Und um den Auszubildenden einen interessanten Höhepunkt im Lehrjahr zu bieten, organisiert er seit einigen Jahren eine Kanutour auf dem Werbellinsee. In diesem Jahr fand sie in der Vorwoche statt und führte ausnahmsweise nicht über den Werbellinsee, sondern durch die Eichhorster Schleuse.

Start ist üblicherweise seit Jahren am Kanustützpunkt Wildau. Das herrliche Sommerwetter gab sich sehr einladend an diesem Tag, der für sportliche, verbindende Aktivitäten vorgesehen war.

"Das fördert den Zusammenhalt und den Teamgeist", meint der engagierte Lehrmeister. Außerdem ist der außergewöhnliche Ausflug sowohl Abschluss des laufenden Ausbildungsjahres als auch Auftakt für die Neuen, die ebenfalls schon mit von der Partie sind bei den Touren. Dazu kamen noch jüngere Teilnehmer, die seit einiger Zeit bereits im Berufsleben in der Elektrofirma stehen, aber immer noch gern dazustoßen, wenn es ins Boot und aufs Wasser mit Uwe Schadwinkel geht.

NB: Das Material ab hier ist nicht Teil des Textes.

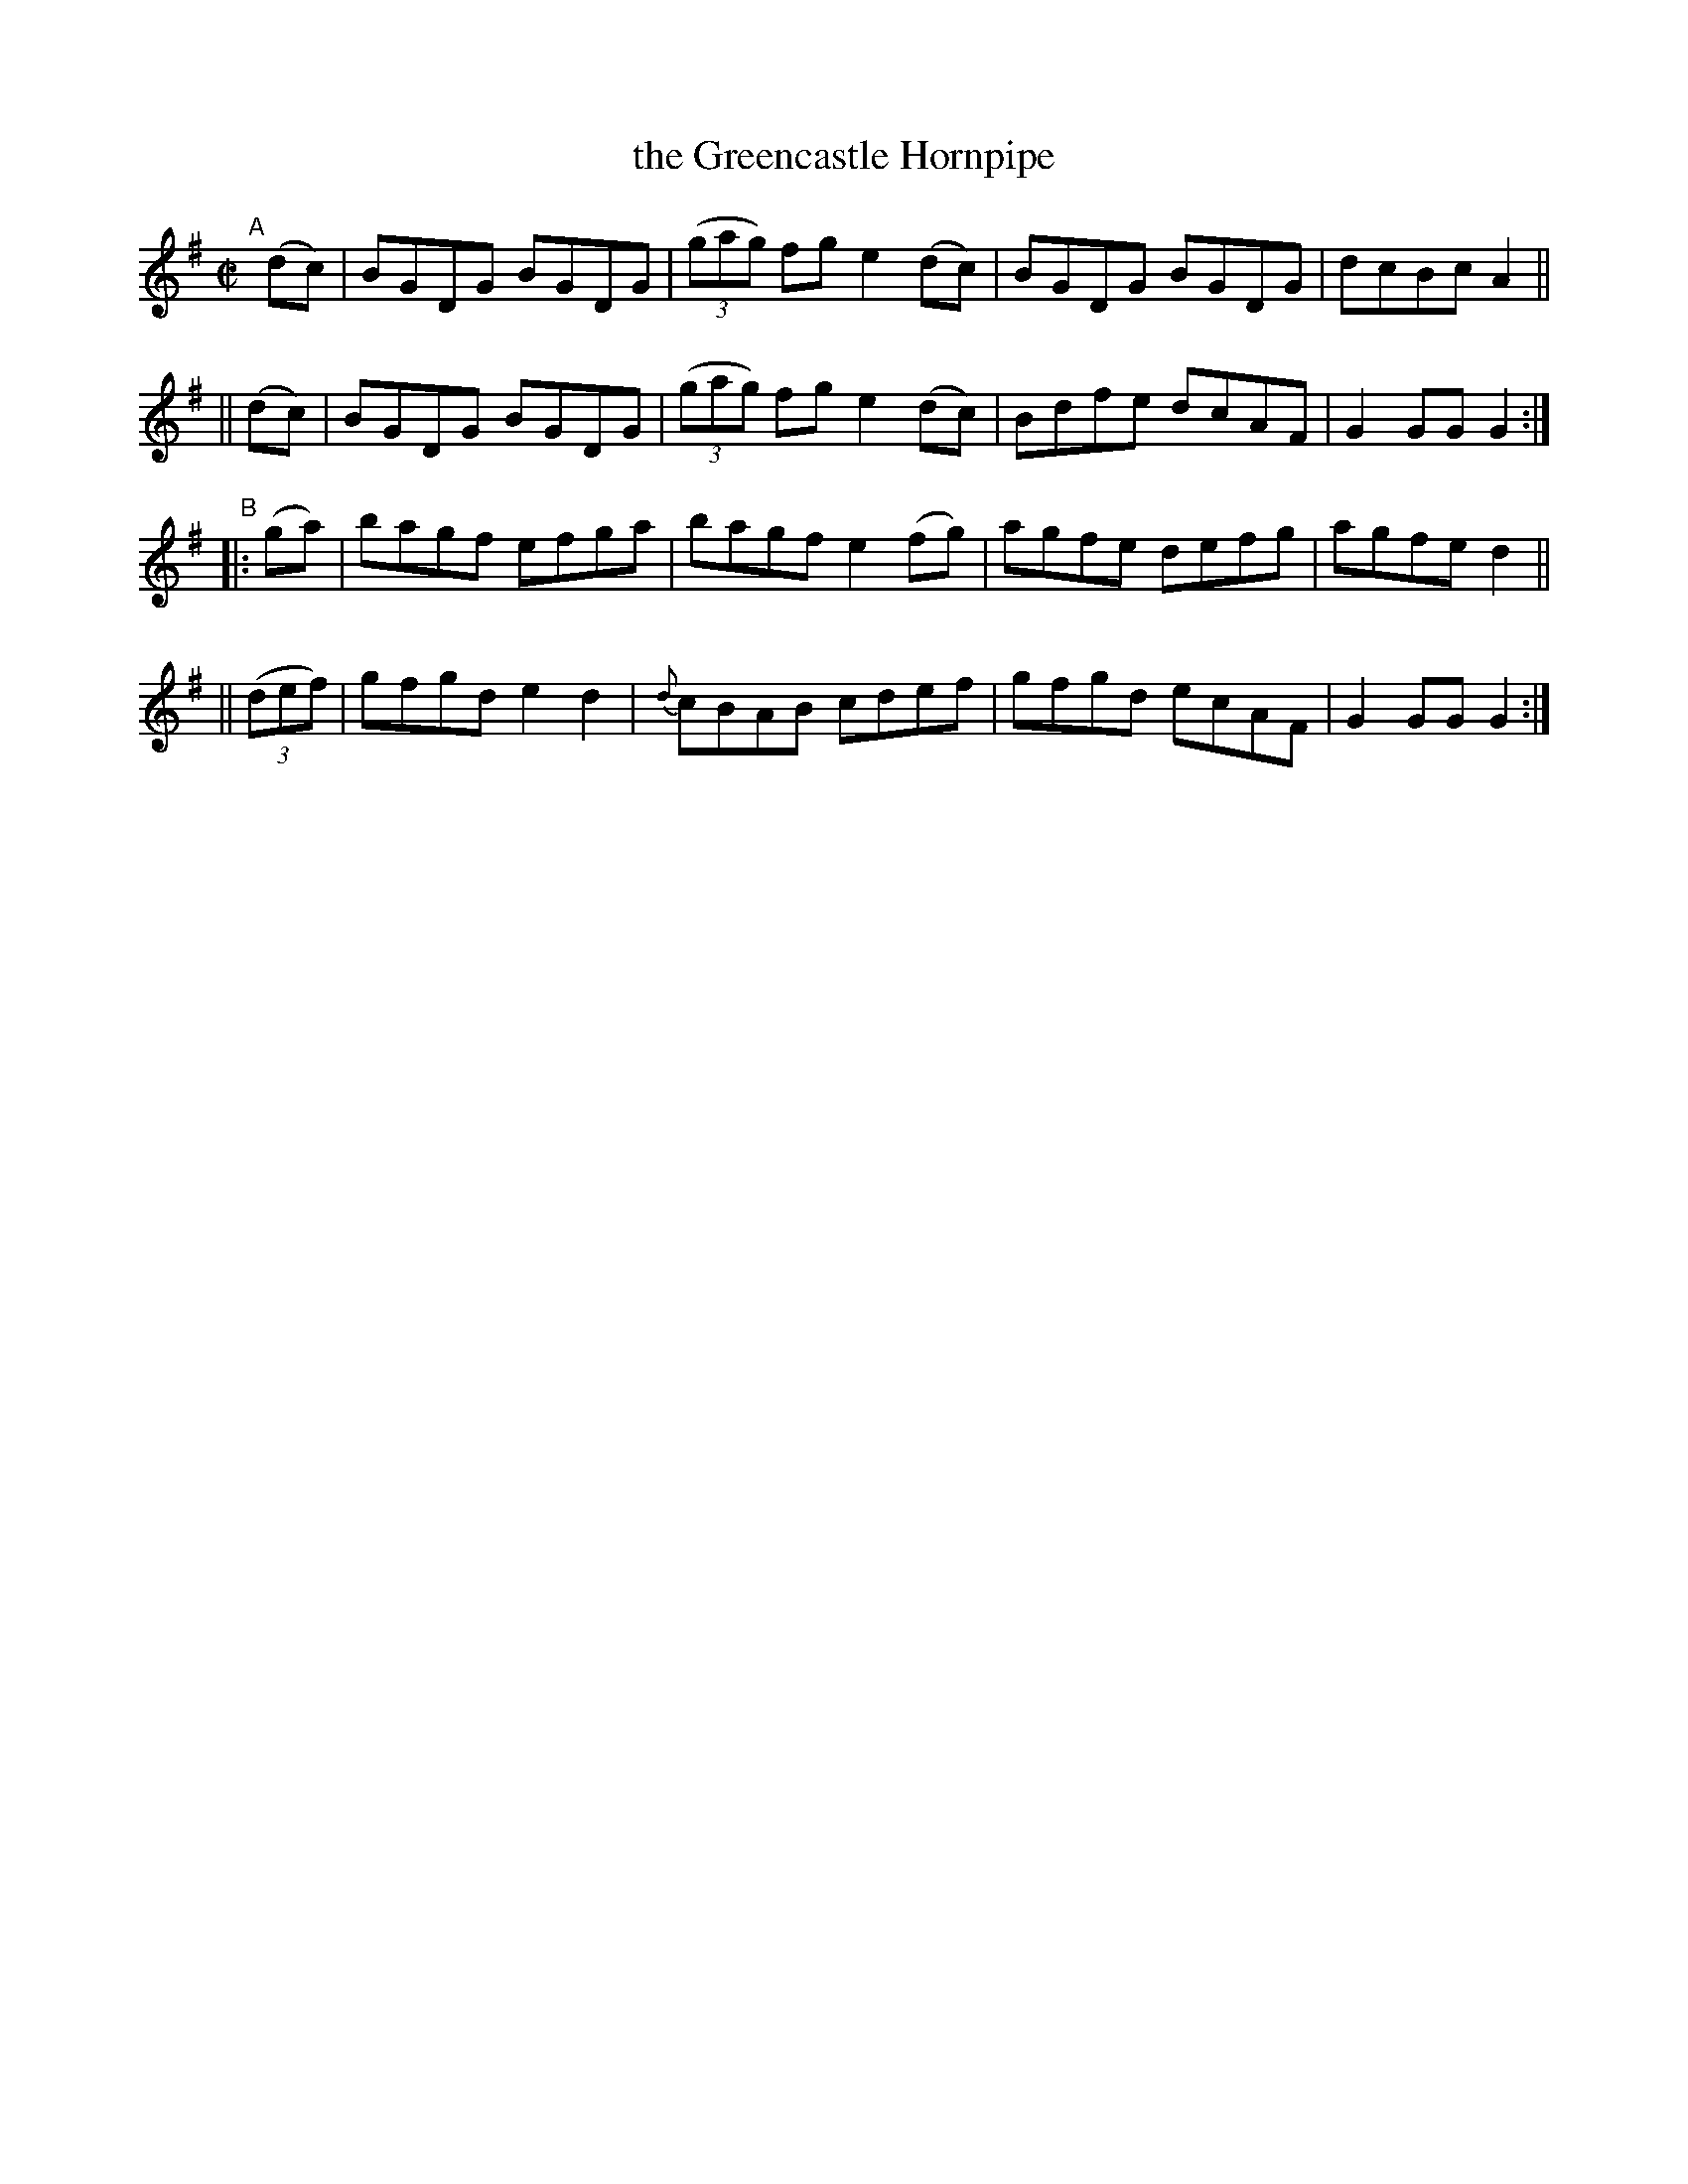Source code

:X: 807
T: the Greencastle Hornpipe
R: hornpipe
%S: s:4 b:16(4+4+4+4)
B: Francis O'Neill: "The Dance Music of Ireland" (1907) #807
Z: Frank Nordberg - http://www.musicaviva.com
F: http://www.musicaviva.com/abc/tunes/ireland/oneill-1001/0807/oneill-1001-0807-1.abc
M: C|
L: 1/8
K: G
%%slurgraces 1
%%graceslurs 1
"^A"[|]\
   (dc) | BGDG BGDG | (3(gag) fg e2(dc) | BGDG BGDG | dcBc A2 ||
|| (dc) | BGDG BGDG | (3(gag) fg e2(dc) | Bdfe dcAF | G2GG G2 :|
"^B"\
|:  (ga) | bagf efga | bagf e2(fg) | agfe defg | agfe d2 ||
|| (3(def) | gfgd e2d2 | {d}cBAB cdef | gfgd ecAF | G2GG G2 :|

Die Lehrzeit für den Beruf des Elektronikers für Energie und Gebäudetechnik beträgt insgesamt dreieinhalb Jahre. Acht aktive Lehrlinge und drei Neue, die jedoch schon einen Lehrvertrag in der Tasche haben, bestiegen in Wildau ein großes Kanu und brachen schwungvoll gen Eichhorst auf.

Nach der Schleusung ging es zum Baden an den Rosenbecker See. Natürlich wurde auch gepicknickt an diesem gemeinsamen Ausflugstag. Am frühen Abend waren dann alle wieder zurück in Wildau.

"Bei gutem Abschluss haben alle eine Chance übernommen zu werden", erklärte der Lehrausbilder. Die Auswahl der Auszubildenden erfolge zunächst über Gespräche. Dabei überzeugende Bewerber absolvieren anschließend ein kurzes Kennenlernpraktikum in der Firma. Zudem ist das erfolgreiche Unternehmen aus der Waldstadt jedes Jahr auf dem Eberswalder Berufemarkt präsent, um den jungen Ausbildungssuchenden die Möglichkeiten und Perspektiven der Branche genauer vorzustellen.

Und was die Kanutouren betrifft: Ausbilder Schadwinkel ist bereits seit seinem zehnten Lebensjahr leidenschaftlicher Kanute und gibt diese Begeisterung gern an die jungen Leute weiter. Der Sport sei charakterfördernd und erhalte den Körper gesund, meint der Lehrende überzeugt.